Comunque la si pensi, è stato un plebiscito. Il governo di Mario Draghi ha ottenuto al Senato 262 sì e soltanto 40 no. Sebbene si resti distanti dal record dei 281 voti a favore al tempo di Mario Monti, è comunque un risultato di tutto rispetto. Ma a far notizia, probabilmente, è soprattutto una piccola fetta all’interno dei 40 no. Ed è la fetta dei dissidenti del Movimento 5stelle che, sordi ai richiami di colleghi e al voto di Rousseau, hanno deciso di mantenere la linea e di votare convintamente no alla fiducia a un governo che non vedevano come il loro. Nel corso della giornata alcuni di loro già avevano avuto modo di parlare chiaramente. E ora saranno espulsi dal Movimento.

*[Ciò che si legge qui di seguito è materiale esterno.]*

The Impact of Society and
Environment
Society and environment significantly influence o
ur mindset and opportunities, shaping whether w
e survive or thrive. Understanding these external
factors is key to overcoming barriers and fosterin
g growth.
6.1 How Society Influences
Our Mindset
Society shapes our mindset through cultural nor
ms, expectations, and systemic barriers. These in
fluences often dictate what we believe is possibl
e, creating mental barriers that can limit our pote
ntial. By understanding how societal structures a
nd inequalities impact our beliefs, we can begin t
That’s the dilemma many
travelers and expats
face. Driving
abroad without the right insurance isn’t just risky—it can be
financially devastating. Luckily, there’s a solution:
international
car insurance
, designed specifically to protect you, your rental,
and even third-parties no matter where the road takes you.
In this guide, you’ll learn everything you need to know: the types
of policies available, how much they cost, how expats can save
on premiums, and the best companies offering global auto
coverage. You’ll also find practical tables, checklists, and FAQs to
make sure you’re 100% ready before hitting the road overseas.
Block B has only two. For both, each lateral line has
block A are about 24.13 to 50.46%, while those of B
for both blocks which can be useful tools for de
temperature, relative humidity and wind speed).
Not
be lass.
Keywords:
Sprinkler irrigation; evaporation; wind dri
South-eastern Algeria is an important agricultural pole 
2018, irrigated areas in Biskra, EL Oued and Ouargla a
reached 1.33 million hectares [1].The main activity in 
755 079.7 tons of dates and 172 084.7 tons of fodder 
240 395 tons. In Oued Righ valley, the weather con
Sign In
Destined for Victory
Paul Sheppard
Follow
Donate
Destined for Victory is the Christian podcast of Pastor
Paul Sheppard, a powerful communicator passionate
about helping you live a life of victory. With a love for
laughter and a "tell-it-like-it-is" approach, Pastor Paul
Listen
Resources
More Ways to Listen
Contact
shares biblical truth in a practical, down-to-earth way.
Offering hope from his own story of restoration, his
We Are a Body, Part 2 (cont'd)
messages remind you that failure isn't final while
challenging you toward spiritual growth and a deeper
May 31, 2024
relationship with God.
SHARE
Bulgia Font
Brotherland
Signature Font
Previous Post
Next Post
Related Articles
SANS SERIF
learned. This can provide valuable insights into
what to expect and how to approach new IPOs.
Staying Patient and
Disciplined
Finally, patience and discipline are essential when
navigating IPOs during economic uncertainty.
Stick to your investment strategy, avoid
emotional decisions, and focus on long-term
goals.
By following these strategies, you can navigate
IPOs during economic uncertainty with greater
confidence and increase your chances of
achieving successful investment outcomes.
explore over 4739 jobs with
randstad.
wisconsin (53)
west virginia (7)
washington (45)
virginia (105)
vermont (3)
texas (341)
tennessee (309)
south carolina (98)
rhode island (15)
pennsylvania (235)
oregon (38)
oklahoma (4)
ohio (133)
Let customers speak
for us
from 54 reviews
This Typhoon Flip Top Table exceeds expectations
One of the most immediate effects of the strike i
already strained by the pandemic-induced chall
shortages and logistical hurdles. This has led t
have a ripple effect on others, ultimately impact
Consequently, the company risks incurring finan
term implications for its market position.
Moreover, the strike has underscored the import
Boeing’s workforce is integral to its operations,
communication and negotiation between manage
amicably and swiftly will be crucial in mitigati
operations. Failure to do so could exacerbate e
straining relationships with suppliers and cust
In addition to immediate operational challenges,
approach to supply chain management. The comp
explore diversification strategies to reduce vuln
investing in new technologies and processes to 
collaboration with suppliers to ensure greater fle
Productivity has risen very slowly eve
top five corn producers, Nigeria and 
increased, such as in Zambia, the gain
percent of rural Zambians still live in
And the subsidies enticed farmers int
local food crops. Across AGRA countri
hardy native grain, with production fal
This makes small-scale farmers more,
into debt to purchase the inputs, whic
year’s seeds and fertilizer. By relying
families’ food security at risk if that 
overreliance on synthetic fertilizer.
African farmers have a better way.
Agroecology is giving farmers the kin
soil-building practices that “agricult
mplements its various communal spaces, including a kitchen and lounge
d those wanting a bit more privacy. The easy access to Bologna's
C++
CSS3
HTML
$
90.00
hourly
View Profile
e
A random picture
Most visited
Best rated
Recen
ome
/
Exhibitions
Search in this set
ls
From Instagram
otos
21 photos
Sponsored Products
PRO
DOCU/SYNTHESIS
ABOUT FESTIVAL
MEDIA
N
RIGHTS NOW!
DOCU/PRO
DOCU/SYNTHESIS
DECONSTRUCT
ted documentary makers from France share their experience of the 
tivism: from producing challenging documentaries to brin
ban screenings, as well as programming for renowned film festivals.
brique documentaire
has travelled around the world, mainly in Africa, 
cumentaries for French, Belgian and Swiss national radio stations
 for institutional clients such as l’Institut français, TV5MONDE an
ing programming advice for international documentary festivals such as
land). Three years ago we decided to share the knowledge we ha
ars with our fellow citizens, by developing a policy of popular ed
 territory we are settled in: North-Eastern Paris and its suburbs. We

L’aveva fatto Mattia Crucioli (“Ovviamente non posso più essere nel M5S, la scelta di campo è radicale”, ha detto il senatore alle telecamere all’esterno del Senato) e l’aveva fatto anche Bianca Laura Granato (“Ho presentato le dimissioni come capogruppo M5S della commissione cultura in Senato. Ho deciso, coerentemente con quello che ho sempre dichiarato, che non farò parte di questa maggioranza diventata una beffa rispetto al principio di autodeterminazione dei popoli che è confluito nell’art. 1 della Costituzione. La dichiarazione di intenti di Draghi è una palese violazione di quel principio. La cosa triste e preoccupante è trovarsi oggi in un Parlamento silente”).
Alla fine i conti parlano di 15 senatori che hanno deciso di votare no al governo Draghi. Tra di loro anche nomi di spicco e che forse nessuno si sarebbe aspettato come Barbara Lezzi e Nicola Morra. In totale i dissidenti che ora verosimilmente dovranno lasciare il Movimento avendo “disobbedito” al voto di Rousseau, sono: Mattia Crucioli, Bianca Laura Granato, Nicola Morra (nella foto), Barbara Lezzi, Elio Lannutti, Matteo Mantero, Luisa Angrisani, Fabrizio Ortis, Cataldo Mininno, Vilma Moronese, Margherita Corrado, Rosa Silvana Abate, Fabio Di Micco, Virginia La Mura e Silvana Gianuzzi.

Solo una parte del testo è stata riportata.